ACTIVITY
From the entries provided below, copy each line that contains the word "format".

Data extracted from a collection:
· · · · · · ·
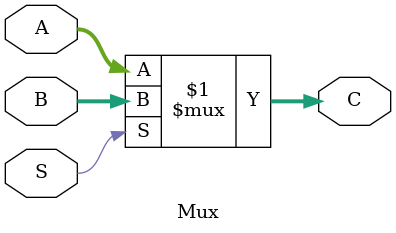
<source format=v>


module Mux(
    input [31:0] A,
    input [31:0] B,
    input S,
    output [31:0] C
    );
    
    assign C = (S) ? B:A;
endmodule

</source>
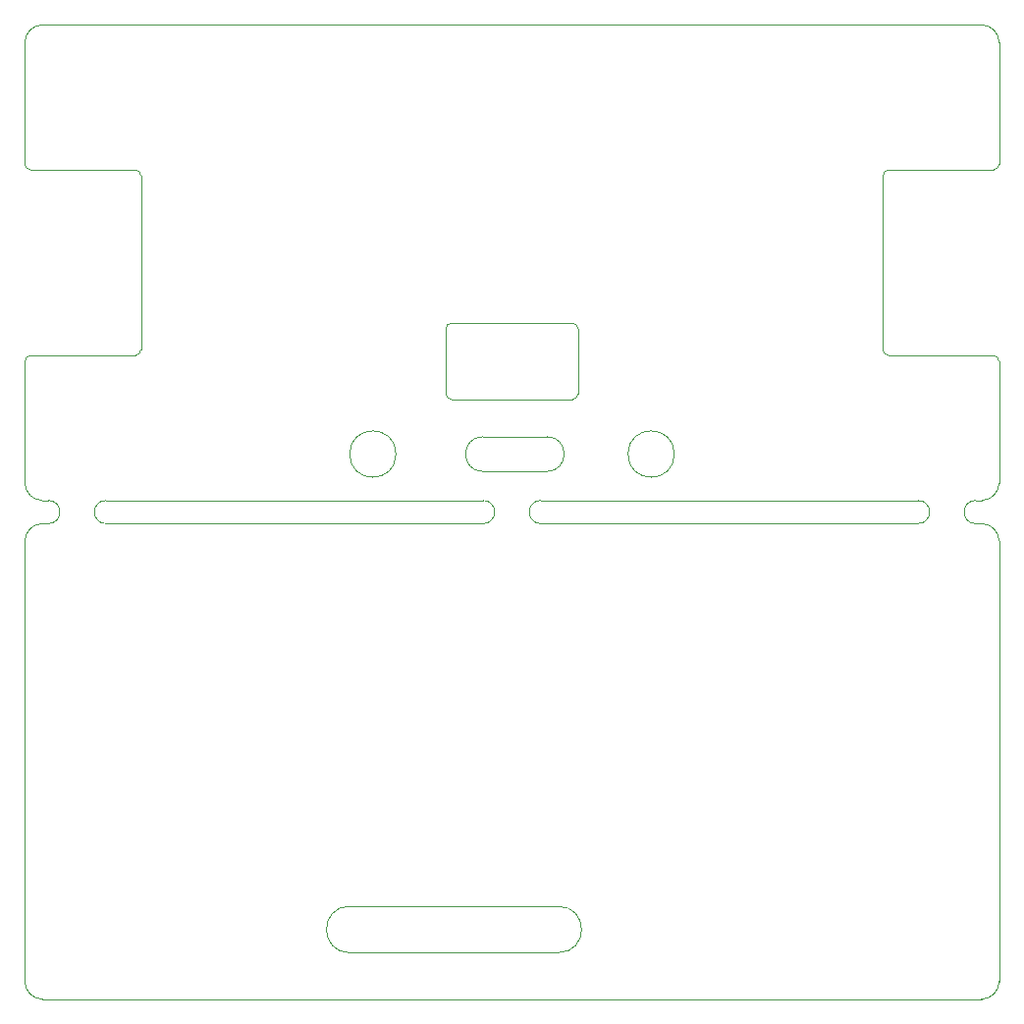
<source format=gm1>
G04 #@! TF.GenerationSoftware,KiCad,Pcbnew,6.0.10+dfsg-1~bpo11+1*
G04 #@! TF.CreationDate,2025-01-06T23:30:15+00:00*
G04 #@! TF.ProjectId,project,70726f6a-6563-4742-9e6b-696361645f70,rev?*
G04 #@! TF.SameCoordinates,Original*
G04 #@! TF.FileFunction,Profile,NP*
%FSLAX46Y46*%
G04 Gerber Fmt 4.6, Leading zero omitted, Abs format (unit mm)*
G04 Created by KiCad (PCBNEW 6.0.10+dfsg-1~bpo11+1) date 2025-01-06 23:30:15*
%MOMM*%
%LPD*%
G01*
G04 APERTURE LIST*
G04 #@! TA.AperFunction,Profile*
%ADD10C,0.100000*%
G04 #@! TD*
G04 #@! TA.AperFunction,Profile*
%ADD11C,0.120000*%
G04 #@! TD*
G04 APERTURE END LIST*
D10*
X208262500Y-111537500D02*
G75*
G03*
X208262500Y-113537500I0J-1000000D01*
G01*
X127762500Y-70537500D02*
G75*
G03*
X126262500Y-72037500I0J-1500000D01*
G01*
X127762500Y-113537500D02*
X128262500Y-113537500D01*
X171262500Y-106037500D02*
X165762500Y-106037500D01*
X172262500Y-150537500D02*
G75*
G03*
X172262500Y-146537500I0J2000000D01*
G01*
X133262500Y-113537500D02*
X165762500Y-113537500D01*
X158262500Y-107537500D02*
G75*
G03*
X158262500Y-107537500I-2000000J0D01*
G01*
X210262500Y-72037500D02*
G75*
G03*
X208762500Y-70537500I-1500000J0D01*
G01*
X126262500Y-99537500D02*
X126262500Y-110037500D01*
X165762500Y-111537500D02*
X133262500Y-111537500D01*
X200262500Y-98537500D02*
X200262500Y-83537500D01*
X208762500Y-154537500D02*
G75*
G03*
X210262500Y-153037500I0J1500000D01*
G01*
X203262500Y-111537500D02*
X170762500Y-111537500D01*
X126262500Y-153037500D02*
X126262500Y-115037500D01*
X200762500Y-83037500D02*
X209762500Y-83037500D01*
X210262500Y-115037500D02*
X210262500Y-153037500D01*
X127762500Y-113537500D02*
G75*
G03*
X126262500Y-115037500I0J-1500000D01*
G01*
X208762500Y-70537500D02*
X127762500Y-70537500D01*
X133262500Y-111537500D02*
G75*
G03*
X133262500Y-113537500I0J-1000000D01*
G01*
X209762500Y-99037500D02*
X200762500Y-99037500D01*
X171262500Y-109037500D02*
G75*
G03*
X171262500Y-106037500I0J1500000D01*
G01*
X135762500Y-99037500D02*
G75*
G03*
X136262500Y-98537500I0J500000D01*
G01*
X182262500Y-107537500D02*
G75*
G03*
X182262500Y-107537500I-2000000J0D01*
G01*
X165762500Y-106037500D02*
G75*
G03*
X165762500Y-109037500I0J-1500000D01*
G01*
X200262500Y-98537500D02*
G75*
G03*
X200762500Y-99037500I500000J0D01*
G01*
X135762500Y-99037500D02*
X126762500Y-99037500D01*
X170762500Y-113537500D02*
X203262500Y-113537500D01*
X126262500Y-110037500D02*
G75*
G03*
X127762500Y-111537500I1500000J0D01*
G01*
X210262500Y-82537500D02*
X210262500Y-72037500D01*
X172262500Y-150537500D02*
X154262500Y-150537500D01*
X126262500Y-82537500D02*
G75*
G03*
X126762500Y-83037500I500000J0D01*
G01*
X208762500Y-111537500D02*
X208262500Y-111537500D01*
X126262500Y-153037500D02*
G75*
G03*
X127762500Y-154537500I1500000J0D01*
G01*
X154262500Y-146537500D02*
X172262500Y-146537500D01*
X165762500Y-113537500D02*
G75*
G03*
X165762500Y-111537500I0J1000000D01*
G01*
X126762500Y-99037500D02*
G75*
G03*
X126262500Y-99537500I0J-500000D01*
G01*
X208262500Y-113537500D02*
X208762500Y-113537500D01*
X200762500Y-83037500D02*
G75*
G03*
X200262500Y-83537500I0J-500000D01*
G01*
X203262500Y-113537500D02*
G75*
G03*
X203262500Y-111537500I0J1000000D01*
G01*
X208762500Y-111537500D02*
G75*
G03*
X210262500Y-110037500I0J1500000D01*
G01*
X136262500Y-83537500D02*
X136262500Y-98537500D01*
X128262500Y-113537500D02*
G75*
G03*
X128262500Y-111537500I0J1000000D01*
G01*
X165762500Y-109037500D02*
X171262500Y-109037500D01*
X170762500Y-111537500D02*
G75*
G03*
X170762500Y-113537500I0J-1000000D01*
G01*
X126262500Y-72037500D02*
X126262500Y-82537500D01*
X154262500Y-146537500D02*
G75*
G03*
X154262500Y-150537500I0J-2000000D01*
G01*
X210262500Y-115037500D02*
G75*
G03*
X208762500Y-113537500I-1500000J0D01*
G01*
X209762500Y-83037500D02*
G75*
G03*
X210262500Y-82537500I0J500000D01*
G01*
X136262500Y-83537500D02*
G75*
G03*
X135762500Y-83037500I-500000J0D01*
G01*
X210262500Y-99537500D02*
X210262500Y-110037500D01*
X127762500Y-111537500D02*
X128262500Y-111537500D01*
X126762500Y-83037500D02*
X135762500Y-83037500D01*
X208762500Y-154537500D02*
X127762500Y-154537500D01*
X210262500Y-99537500D02*
G75*
G03*
X209762500Y-99037500I-500000J0D01*
G01*
D11*
X162562500Y-102337500D02*
X162562500Y-96737500D01*
X173462500Y-102837500D02*
X163062500Y-102837500D01*
X163062500Y-96237500D02*
X173462500Y-96237500D01*
X173962500Y-96737500D02*
X173962500Y-102337500D01*
X163062500Y-96237500D02*
G75*
G03*
X162562500Y-96737500I1J-500001D01*
G01*
X173462500Y-102837500D02*
G75*
G03*
X173962500Y-102337500I0J500000D01*
G01*
X173962500Y-96737500D02*
G75*
G03*
X173462500Y-96237500I-500001J-1D01*
G01*
X162562500Y-102337500D02*
G75*
G03*
X163062500Y-102837500I500000J0D01*
G01*
M02*

</source>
· · · · · · ·
WRITTEN ANSWER
<source format=v>
<source format=gm1>
G04 Gerber Fmt 4.6, Leading zero omitted, Abs format (unit mm)*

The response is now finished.